Copy out, word for word, the whole news report below on payments to WikiLeaks.
[[ DOCUMENT SEGMENT open ]]
As reported in earlier Newsblaze.com stories, while a cyberwar continues against Visa, MasterCard and PayPal because they refuse to accept payments for WikiLeaks, a small Philadelphia, PA, U.S.A. web company, xipwire.com, has just confirmed to Newsblaze that they are accepting monies for WikiLeaks.
Via an e-mail Q&A/interview, the Xipwire spokesperson told Newsblaze, “We’re still trying to establish formal contact with WikiLeaks, but they have been difficult to get a hold of directly. We’re actively working various channels to let them know how they can reach us as well.
In the meantime, we are collecting the funds in a dedicated account on their behalf.”
Meanwhile Amazon.com has stopped carrying the WikiLeaks server feeds but earlier today the company’s UK site (and perhaps others) was still selling an e-book containing published WikiLeaks cables which is published by a third party, not Amazon itself.
Amazon.com is, of course, a seller of books and ebooks published by others.
Lost to many people in all this uproar is the fact that many of the cables published by WikiLeaks had already been published by major newspapers such as The Guardian (UK) after they were forwarded to the press by the non-profit WikiLeaks organization.
There are approximately one-quarter million diplomatic cables which have been obtained by the WikiLeaks organization but only a tiny number have been published or forwarded to the press.
The Guardian maintains a web page containing a summary of all the released and published cables on a day-by-day basis since the initial release on November 29, 2010.
Besides The Guardian, various other newspapers including the New York Times, Der Speigel, and Le Monde carry selected WikiLeak-released cables.
In a side story, The Guardian has reported that, as of about 3 p.m. EST (U.S.A.) today, a 16-year-old Dutch hacker has been arrested in connection with the Visa and MasterCard Denial of Service attacks.
[[ DOCUMENT SEGMENT closed ]]
[[ DATA RECORDS open ]]
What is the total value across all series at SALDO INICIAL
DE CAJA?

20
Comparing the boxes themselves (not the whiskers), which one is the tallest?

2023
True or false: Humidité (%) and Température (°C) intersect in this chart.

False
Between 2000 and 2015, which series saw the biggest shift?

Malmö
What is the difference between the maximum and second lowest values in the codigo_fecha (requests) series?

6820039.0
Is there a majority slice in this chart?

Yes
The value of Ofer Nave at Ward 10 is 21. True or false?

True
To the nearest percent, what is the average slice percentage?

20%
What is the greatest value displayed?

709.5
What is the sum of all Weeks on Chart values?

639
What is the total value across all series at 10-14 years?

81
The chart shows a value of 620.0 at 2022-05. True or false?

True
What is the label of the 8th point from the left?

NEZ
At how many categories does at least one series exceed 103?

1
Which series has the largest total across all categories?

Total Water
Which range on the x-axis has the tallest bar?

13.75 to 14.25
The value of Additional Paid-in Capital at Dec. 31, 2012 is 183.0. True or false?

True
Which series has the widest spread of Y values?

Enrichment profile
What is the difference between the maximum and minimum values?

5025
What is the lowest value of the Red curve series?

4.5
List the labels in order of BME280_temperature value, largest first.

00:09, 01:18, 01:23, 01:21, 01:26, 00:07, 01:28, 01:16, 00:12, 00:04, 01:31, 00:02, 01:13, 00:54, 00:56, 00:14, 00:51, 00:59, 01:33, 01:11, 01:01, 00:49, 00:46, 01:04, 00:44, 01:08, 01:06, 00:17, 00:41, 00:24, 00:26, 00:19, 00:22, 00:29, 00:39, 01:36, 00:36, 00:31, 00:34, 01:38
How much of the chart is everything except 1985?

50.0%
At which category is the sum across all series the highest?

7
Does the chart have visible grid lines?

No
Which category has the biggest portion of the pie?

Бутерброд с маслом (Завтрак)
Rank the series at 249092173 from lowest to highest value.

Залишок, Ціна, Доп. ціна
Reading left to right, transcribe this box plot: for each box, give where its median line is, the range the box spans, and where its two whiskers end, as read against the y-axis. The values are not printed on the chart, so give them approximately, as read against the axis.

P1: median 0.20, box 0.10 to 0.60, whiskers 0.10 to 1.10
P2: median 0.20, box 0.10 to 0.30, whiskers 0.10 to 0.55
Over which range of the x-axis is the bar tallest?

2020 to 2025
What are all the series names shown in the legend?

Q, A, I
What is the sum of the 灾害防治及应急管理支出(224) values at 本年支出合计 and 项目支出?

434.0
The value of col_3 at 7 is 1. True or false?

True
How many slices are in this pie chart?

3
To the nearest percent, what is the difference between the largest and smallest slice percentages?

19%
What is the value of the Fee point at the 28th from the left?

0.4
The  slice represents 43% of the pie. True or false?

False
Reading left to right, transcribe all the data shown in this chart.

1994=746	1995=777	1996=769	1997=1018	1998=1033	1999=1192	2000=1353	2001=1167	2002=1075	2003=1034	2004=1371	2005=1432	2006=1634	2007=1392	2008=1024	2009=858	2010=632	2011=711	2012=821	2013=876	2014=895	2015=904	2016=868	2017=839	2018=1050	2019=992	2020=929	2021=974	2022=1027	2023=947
[[ DATA RECORDS closed ]]
**WRITTEN SOLUTION:**
As reported in earlier Newsblaze.com stories, while a cyberwar continues against Visa, MasterCard and PayPal because they refuse to accept payments for WikiLeaks, a small Philadelphia, PA, U.S.A. web company, xipwire.com, has just confirmed to Newsblaze that they are accepting monies for WikiLeaks.
Via an e-mail Q&A/interview, the Xipwire spokesperson told Newsblaze, “We’re still trying to establish formal contact with WikiLeaks, but they have been difficult to get a hold of directly. We’re actively working various channels to let them know how they can reach us as well.
In the meantime, we are collecting the funds in a dedicated account on their behalf.”
Meanwhile Amazon.com has stopped carrying the WikiLeaks server feeds but earlier today the company’s UK site (and perhaps others) was still selling an e-book containing published WikiLeaks cables which is published by a third party, not Amazon itself.
Amazon.com is, of course, a seller of books and ebooks published by others.
Lost to many people in all this uproar is the fact that many of the cables published by WikiLeaks had already been published by major newspapers such as The Guardian (UK) after they were forwarded to the press by the non-profit WikiLeaks organization.
There are approximately one-quarter million diplomatic cables which have been obtained by the WikiLeaks organization but only a tiny number have been published or forwarded to the press.
The Guardian maintains a web page containing a summary of all the released and published cables on a day-by-day basis since the initial release on November 29, 2010.
Besides The Guardian, various other newspapers including the New York Times, Der Speigel, and Le Monde carry selected WikiLeak-released cables.
In a side story, The Guardian has reported that, as of about 3 p.m. EST (U.S.A.) today, a 16-year-old Dutch hacker has been arrested in connection with the Visa and MasterCard Denial of Service attacks.